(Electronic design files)

*-*-*

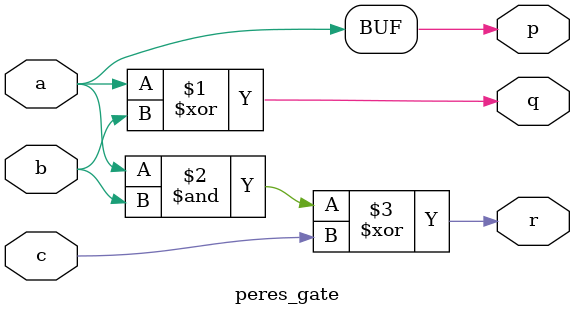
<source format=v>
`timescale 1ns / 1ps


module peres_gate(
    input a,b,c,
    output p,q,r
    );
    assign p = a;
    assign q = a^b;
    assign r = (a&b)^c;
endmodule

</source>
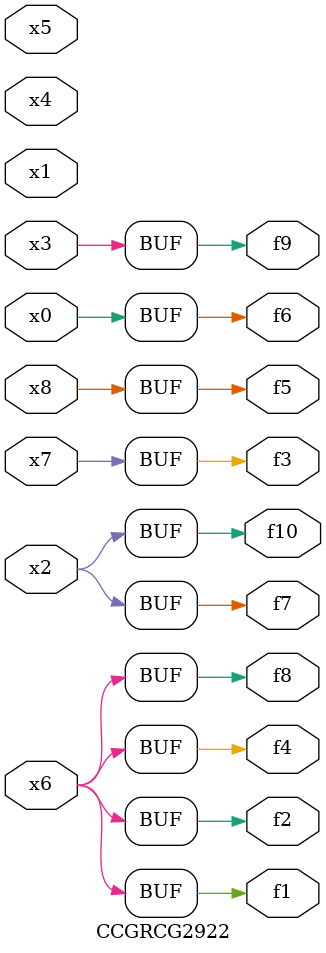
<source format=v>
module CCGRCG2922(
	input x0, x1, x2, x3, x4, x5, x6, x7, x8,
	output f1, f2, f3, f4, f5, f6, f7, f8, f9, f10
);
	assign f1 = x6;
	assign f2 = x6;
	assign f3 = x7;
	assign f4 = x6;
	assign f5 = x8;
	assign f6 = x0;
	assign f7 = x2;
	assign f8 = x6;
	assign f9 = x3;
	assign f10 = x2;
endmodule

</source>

*-*-*

■ **DIRECTIONS**: A faithful, complete copy of the records above is required, one that contains no pictures.

■ **RESULT**:
<source format=v>
`timescale 1ns / 1ps


module peres_gate(
    input a,b,c,
    output p,q,r
    );
    assign p = a;
    assign q = a^b;
    assign r = (a&b)^c;
endmodule

</source>
<source format=v>
module CCGRCG2922(
	input x0, x1, x2, x3, x4, x5, x6, x7, x8,
	output f1, f2, f3, f4, f5, f6, f7, f8, f9, f10
);
	assign f1 = x6;
	assign f2 = x6;
	assign f3 = x7;
	assign f4 = x6;
	assign f5 = x8;
	assign f6 = x0;
	assign f7 = x2;
	assign f8 = x6;
	assign f9 = x3;
	assign f10 = x2;
endmodule

</source>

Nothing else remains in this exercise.